A review by charlotekerstenauthor
In the Vanishers' Palace by Aliette de Bodard

There'll never be a place where everything is right, but we can try our best to strive towards it."

So What's It About?

When failed scholar Yên is sold to Vu Côn, one of the last dragons walking the earth, she expects to be tortured or killed for Vu Côn's amusement.

But Vu Côn, it turns out, has a use for Yên: she needs a scholar to tutor her two unruly children. She takes Yên back to her home, a vast, vertiginous palace-prison where every door can lead to death. Vu Côn seems stern and unbending, but as the days pass Yên comes to see her kinder and caring side. She finds herself dangerously attracted to the dragon who is her master and jailer. In the end, Yên will have to decide where her own happiness lies—and whether it will survive the revelation of Vu Côn’s dark, unspeakable secrets...


What I Thought

I read several novellas this year and I have a feeling that I'll be saying the same thing in each of them: I loved the premise and the bones of the story but I would have enjoyed it much more as a fully-developed novel. In this case de Bodard developed an amazing postcolonial setting with strange magic, mysterious remnant technology and rampant diseases, and I would have loved to explore it even more. The book was largely about people trying to heal, I think, in the literal sense with diseases but also in the sense of grappling with a legacy of destruction and exploitation. There were some great reflections on the way that a destructive mindset of dehumanization and utilitarianism remains even when a colonizer is gone:

"It wasn't just the broken world that the Vanishers had left behind. They'd left, too, their true victory: the standards by which people treated each other. Seeing limited resources as things to fight for, people as bodies to safeguard the villages, the old and sick as needless burdens. Weighing everyone against necessity and survival."
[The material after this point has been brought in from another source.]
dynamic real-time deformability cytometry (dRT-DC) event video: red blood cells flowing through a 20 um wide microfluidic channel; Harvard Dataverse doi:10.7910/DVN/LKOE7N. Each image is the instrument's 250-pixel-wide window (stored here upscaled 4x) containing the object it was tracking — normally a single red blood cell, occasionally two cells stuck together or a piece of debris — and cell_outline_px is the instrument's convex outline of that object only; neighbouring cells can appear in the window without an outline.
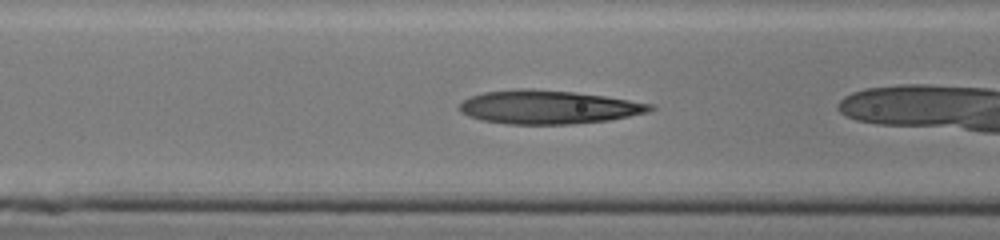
{"species": "human", "species_latin": "Homo sapiens", "temperature_condition": "cold", "stored_images_in_passage": 21, "camera_frame_rate_fps": 3000, "um_per_image_px": 0.085, "donor": {"sex": "male"}, "frame": {"image": 1, "passage_image": 3, "time_ms": 0.667, "image_size_px": [1000, 240], "cell_outline_px": [[656, 108], [648, 112], [608, 120], [572, 124], [508, 124], [480, 120], [468, 116], [460, 112], [460, 104], [464, 100], [472, 96], [484, 92], [520, 88], [532, 88], [572, 92], [604, 96], [656, 104]], "centroid_in_image_um": [46.62, 9.1], "position_along_channel_um": 120.0, "area_um2": 37.34}}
I could have gladly read a whole novel about Yên and the rest untangling that legacy and striving for something different and better. 

 I never felt strongly about Yên as a protagonist and Vu Côn mainly bothered me because she literally bought Yên and slept with her and then went around talking about the importance of consent:

"We’ve discussed this before. Not just other people saying yes, but whether they mean it, or whether they’re just doing it because they’re afraid."
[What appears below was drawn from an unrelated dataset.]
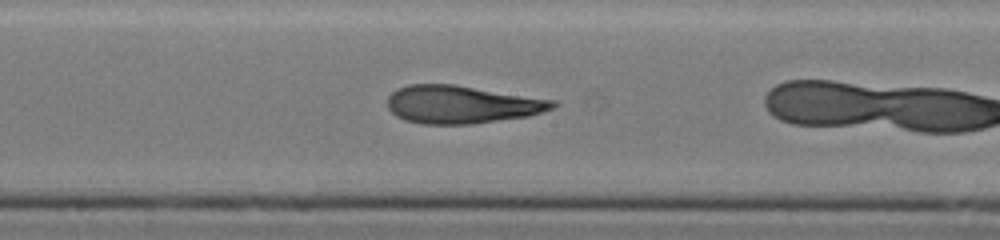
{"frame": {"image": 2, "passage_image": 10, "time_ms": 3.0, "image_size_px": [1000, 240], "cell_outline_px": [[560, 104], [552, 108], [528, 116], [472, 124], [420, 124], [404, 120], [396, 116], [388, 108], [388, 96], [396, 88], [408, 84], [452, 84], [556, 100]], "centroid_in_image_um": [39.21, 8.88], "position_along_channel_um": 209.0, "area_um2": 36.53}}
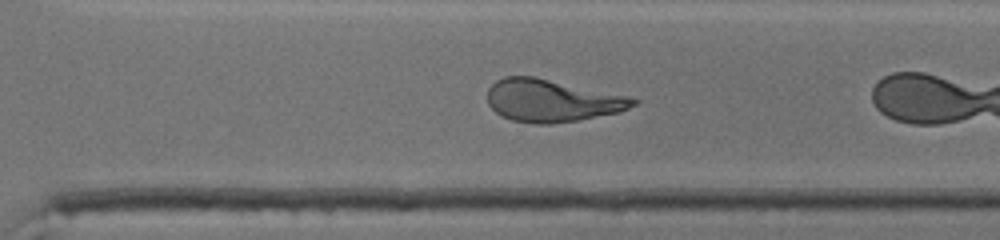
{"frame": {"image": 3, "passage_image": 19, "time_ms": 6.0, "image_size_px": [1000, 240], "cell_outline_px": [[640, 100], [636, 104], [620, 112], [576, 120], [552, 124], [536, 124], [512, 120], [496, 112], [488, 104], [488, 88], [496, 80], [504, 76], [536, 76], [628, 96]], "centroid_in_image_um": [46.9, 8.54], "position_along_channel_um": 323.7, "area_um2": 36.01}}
Beauty and the Beast just isn't my fairy tale of choice and it was hard for me to feel much of anything positive about a romance where Yên kept repeatedly reminding herself that Vu Côn was imprisoning her and could have her killed with impunity. At the same time, it felt like Vu Côn and Yên interacted very little, which is something else that could have been improved in a full-length novel. It's possible that I might have felt differently about the romance if it had had more space to breathe.
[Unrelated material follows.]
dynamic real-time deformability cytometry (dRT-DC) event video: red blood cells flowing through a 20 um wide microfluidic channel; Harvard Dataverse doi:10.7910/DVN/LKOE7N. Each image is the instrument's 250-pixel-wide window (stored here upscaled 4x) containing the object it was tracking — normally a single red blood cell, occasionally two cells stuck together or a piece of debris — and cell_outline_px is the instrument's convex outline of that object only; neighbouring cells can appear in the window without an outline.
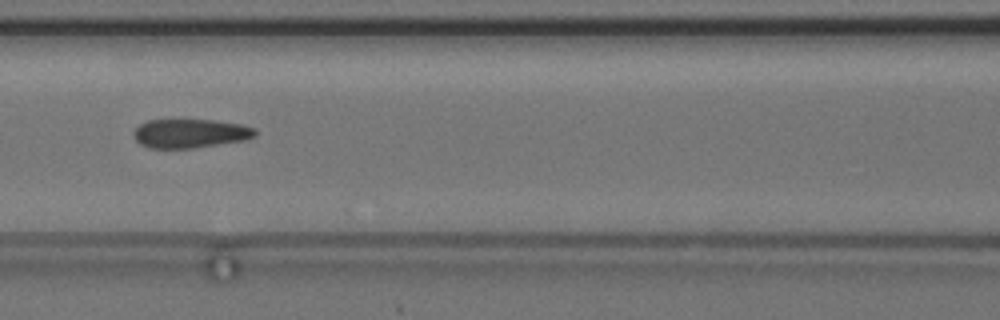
{"species": "common noctule bat (a hibernating species)", "species_latin": "Nyctalus noctula", "temperature_condition": "cold", "stored_images_in_passage": 56, "camera_frame_rate_fps": 3000, "um_per_image_px": 0.085, "animal": {"sex": "female", "body_mass_g": 24.6, "forearm_length_mm": 56.2}, "frame": {"image": 1, "passage_image": 25, "time_ms": 8.0, "image_size_px": [1000, 320], "cell_outline_px": [[256, 136], [244, 140], [192, 148], [148, 148], [140, 144], [136, 140], [132, 132], [140, 124], [148, 120], [212, 120], [240, 124], [256, 128]], "centroid_in_image_um": [16.15, 11.34], "position_along_channel_um": 150.4, "area_um2": 20.4}, "authors_computed_cell_mechanics": {"area_um2": 21.0681, "velocity_mm_per_s": 3.6954, "shape_relaxation_time_tau1_ms": null, "shape_relaxation_time_tau2_ms": 3.0504, "deformation_change_tau1": null, "deformation_change_tau2": 0.1105}}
The author has created a thoroughly queer world with significant and background lesbian representation in addition to nonbinary characters, which was thoroughly refreshing and appreciated. Sometimes it's meaningful to read a story where queerness is unquestioned and simply an accepted part of the world. 

When I was reading reviews I saw a lot of people complaining about the sex scene because of how Vu Côn was repeatedly described as being wet, slimy, cold and oily. I actually liked that de Bodard wrote a sex scene that might not be considered traditionally sexy and was unique,  interesting and very dragon-y instead. 

Finally, I did really love the writing in this one, from the names of the diseases to the descriptions of the baffling Vanisher's palace. de Bodard did use the word "vertiginous" a few too many times but otherwise I thought the writing was very nice.